113C37

76歳の男性。記憶障害を心配した妻に付き添われて来院した。妻によると3か月前に、呼びかけても返事がなく宙を見つめるようなことが初めてあった。その後、同様の症状を月に1、2回目撃している。症状発現時には、口をもぐもぐしたり、手指を不規則に動かしたりするような動作がみられることもある。数分で回復することが多いが、その時のことを本人に尋ねても、何も覚えていない。本人は「妻から言われたことを全く覚えていないので、認知症ではないかと不安です」と述べている。かかりつけ医の処方には降圧薬があるが、睡眠薬や抗精神病薬は含まれていない。体温36.3℃。脈拍72/分、整。血圧128/76mmHg。心音と呼吸音とに異常を認めない。Mini-Mental State Examination〈MMSE〉29点(30点満点)。
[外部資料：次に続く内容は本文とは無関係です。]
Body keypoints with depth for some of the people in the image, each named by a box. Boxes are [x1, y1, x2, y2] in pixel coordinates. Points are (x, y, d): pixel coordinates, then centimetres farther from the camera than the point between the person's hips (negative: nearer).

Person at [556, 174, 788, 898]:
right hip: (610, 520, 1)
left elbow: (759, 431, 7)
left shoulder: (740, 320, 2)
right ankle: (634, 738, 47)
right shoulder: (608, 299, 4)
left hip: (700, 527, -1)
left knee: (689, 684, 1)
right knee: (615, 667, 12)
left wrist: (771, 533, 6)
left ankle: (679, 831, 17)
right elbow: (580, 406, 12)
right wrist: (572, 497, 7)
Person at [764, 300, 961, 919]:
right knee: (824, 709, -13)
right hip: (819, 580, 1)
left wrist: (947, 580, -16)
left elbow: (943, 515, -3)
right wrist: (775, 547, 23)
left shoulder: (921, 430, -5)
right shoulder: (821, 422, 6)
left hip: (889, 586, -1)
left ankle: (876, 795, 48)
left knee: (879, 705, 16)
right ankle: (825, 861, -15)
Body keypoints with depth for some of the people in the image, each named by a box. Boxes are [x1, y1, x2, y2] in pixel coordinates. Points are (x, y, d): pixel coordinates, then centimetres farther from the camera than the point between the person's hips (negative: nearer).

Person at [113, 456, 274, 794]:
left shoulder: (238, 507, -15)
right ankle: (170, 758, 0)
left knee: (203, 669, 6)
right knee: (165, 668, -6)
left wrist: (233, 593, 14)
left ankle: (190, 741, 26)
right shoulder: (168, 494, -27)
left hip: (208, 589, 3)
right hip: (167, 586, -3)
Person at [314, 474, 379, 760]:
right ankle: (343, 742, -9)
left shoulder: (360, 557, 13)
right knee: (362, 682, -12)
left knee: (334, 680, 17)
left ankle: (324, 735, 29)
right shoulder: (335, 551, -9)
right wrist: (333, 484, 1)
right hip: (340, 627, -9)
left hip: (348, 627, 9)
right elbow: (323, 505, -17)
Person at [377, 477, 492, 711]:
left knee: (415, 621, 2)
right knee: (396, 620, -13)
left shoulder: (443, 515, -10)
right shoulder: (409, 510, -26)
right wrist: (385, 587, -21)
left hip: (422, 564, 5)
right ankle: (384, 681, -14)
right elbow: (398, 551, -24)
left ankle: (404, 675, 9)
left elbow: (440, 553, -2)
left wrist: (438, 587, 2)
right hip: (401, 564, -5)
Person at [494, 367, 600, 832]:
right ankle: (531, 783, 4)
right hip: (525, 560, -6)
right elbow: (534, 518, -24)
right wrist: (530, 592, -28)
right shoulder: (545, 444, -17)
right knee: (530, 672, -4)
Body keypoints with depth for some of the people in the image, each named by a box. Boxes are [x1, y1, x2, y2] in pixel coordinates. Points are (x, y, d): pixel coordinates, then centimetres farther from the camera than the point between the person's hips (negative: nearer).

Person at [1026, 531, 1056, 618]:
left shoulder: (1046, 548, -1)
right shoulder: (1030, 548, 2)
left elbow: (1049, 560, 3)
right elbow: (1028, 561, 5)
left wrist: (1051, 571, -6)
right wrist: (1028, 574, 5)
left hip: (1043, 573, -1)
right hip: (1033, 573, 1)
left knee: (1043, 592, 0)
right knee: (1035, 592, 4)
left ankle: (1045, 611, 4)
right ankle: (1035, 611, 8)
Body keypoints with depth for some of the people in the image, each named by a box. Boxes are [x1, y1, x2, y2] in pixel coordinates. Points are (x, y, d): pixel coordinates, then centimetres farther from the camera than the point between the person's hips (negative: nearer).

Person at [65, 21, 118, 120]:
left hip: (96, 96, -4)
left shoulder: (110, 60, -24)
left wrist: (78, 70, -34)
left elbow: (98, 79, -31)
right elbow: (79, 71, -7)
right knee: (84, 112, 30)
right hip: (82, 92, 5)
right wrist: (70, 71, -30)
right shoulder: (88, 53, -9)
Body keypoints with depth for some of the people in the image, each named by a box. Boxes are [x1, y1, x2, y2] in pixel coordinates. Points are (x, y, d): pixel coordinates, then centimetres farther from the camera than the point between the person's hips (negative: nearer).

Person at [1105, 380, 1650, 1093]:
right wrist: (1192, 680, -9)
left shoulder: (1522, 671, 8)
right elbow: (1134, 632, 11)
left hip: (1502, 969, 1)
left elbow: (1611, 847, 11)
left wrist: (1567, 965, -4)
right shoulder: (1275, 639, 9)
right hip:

神経診察に異常を認めない。尿所見、血液所見および血液生化学所見に異常を認めない。頭部MRIに異常を認めない。

次に行うべき検査はどれか。

脳波
表面筋電図
聴性脳幹反応
脳脊髄液検査
MIBG心筋シンチグラフィ

解答: a

113C37の解説

高齢男性の記憶障害。「口をもぐもぐしたり、手指を不規則に動かしたりするような動作」(自動症と呼ぶ)がみられており、側頭葉てんかん〈複雑部分発作〉を考えたい。
a 正しい。てんかんの検査には脳波が有用。
b 表面筋電図は不随意運動の評価に有用。
c 聴性脳幹反応は難聴の評価に有用。
d 脳脊髄液検査は髄膜炎などに有用。
e MIBG心筋シンチグラフィはParkinson病やLewy小体型認知症〈DLB〉に有用。